Automate the stock control process
This way, you can reduce manual inventory tracking and optimize stock levels. The notification points you set can be based on the insights you have using ShipBob’s free analytics and reporting tool that provides insights and visualizations using historical order data to help with demand forecasting.
“I wanted to create something that was fully automated, so I could focus on driving sales. I didn’t want to have to worry about inventory and distribution as much.
When I was gearing up to launch the business, I was looking for someone who would automate fulfillment for us. I chose ShipBob, and it turned out to be a very easy and scalable solution.”

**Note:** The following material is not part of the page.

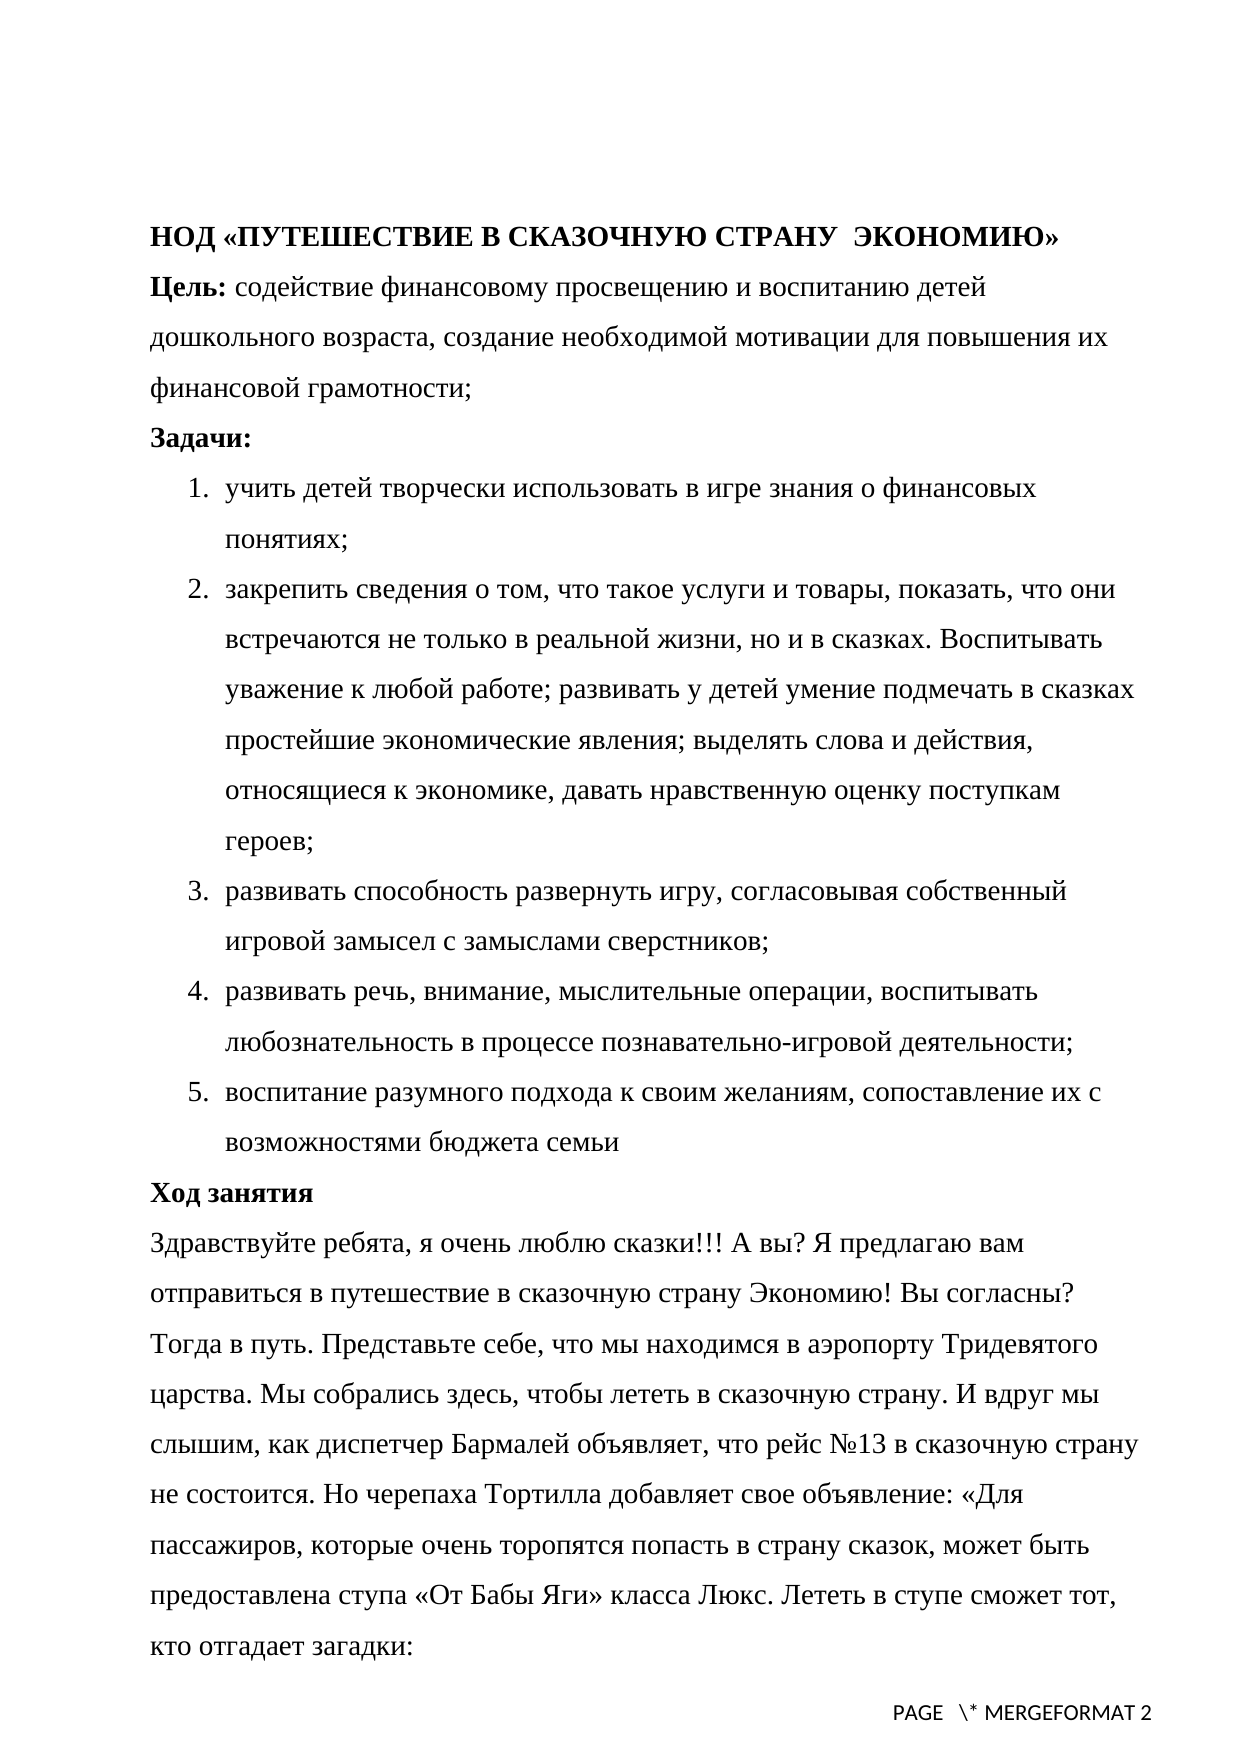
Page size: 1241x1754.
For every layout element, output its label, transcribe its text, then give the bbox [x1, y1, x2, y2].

Josh Hollings, Founder & CEO of Drop FX
Leverage distribution fulfillment networks and stay competitive
Optimizing stock levels isn’t the only way to reduce logistics costs. Along with our inventory management tools, ShipBob offers the ability to split inventory across multiple fulfillment center locations to reduce shipping costs and speed up last-mile delivery.
Since ShipBob’s entire distribution network is powered by proprietary technology, merchants are able to track inventory across multiple locations all from one dashboard, making it easy to optimize stock levels per location.
Another benefit of storing inventory across locations is that it allows you to have backup stock in case of emergency (e.g., unexpected warehouse closure due to bad weather).
“We love that ShipBob actually operates its fulfillment centers — they know their operations and they are very clear about it.
ShipBob having multiple locations was also huge for us. Keeping our inventory in Chicago and Los Angeles has brought cost savings since we ship from the locations that are closest to the customer.”
Courtney Lee, founder of Prymal
Easily integrate with existing ecommerce platforms
By connecting ShipBob’s technology to your ecommerce platform, you can manage all your fulfillment and logistics needs all from a single dashboard:
- View the status of inventory and quantity on hand across locations at any point in time.
- Identify slow-moving inventory with high storage costs
- Gain insights into the performance of units sold over time by channel.
- And much more.
“ShipBob’s technology integrates with Shopify and Bold Subscriptions, and it is so cool to see how all the shipments move through the process so quickly and how fast the whole fulfillment process happens.”
Andrea Hamilton, founder of The Finer Things 1920
Controlling stock can seem like a moving target, but that’s not to say that having the right support, technology, and resources can help you make better decisions when it comes to ordering and stocking inventory.
ShipBob is a third-party logistics (3PL) provider that offers a full suite of fulfillment solutions to help you scale your business while saving money and time.
To learn more about how ShipBob can help you with warehousing, inventory control, and retail fulfillment, click the button below to speak with a fulfillment expert.
Stock control FAQs
Here are some answers to common questions about stock control and managing inventory levels.
What are the methods of stock control?
To optimize stock control, there are several methods to choose from, including the following: economic order quantity (EOQ), vendor-managed inventory (VMI), just-in-time (JIT), and first in first out (FIFO).
Why is stock control important?
Stock control is a key part of inventory management that helps to maximize and regulate stock levels to meet customer demand while keeping warehouse costs to a minimum. Stock control also helps eliminate common inventory issues such backorders, stockouts, and dead stock.
What are stock control systems?
Stock control systems are designed to help ecommerce businesses automatically track stock levels in real time, especially across multiple warehouse locations. These types of systems also provide insights and data to help with demand forecasting.
What is the golden rule of stock control?
Ecommerce businesses should always strive to keep maximum inventory of the best-sellers and reduce the volume of slow-selling stock. Historical order data helps with forecasting demand, which can also help to provide insights into which items you need to reorder at the SKU level in given time period.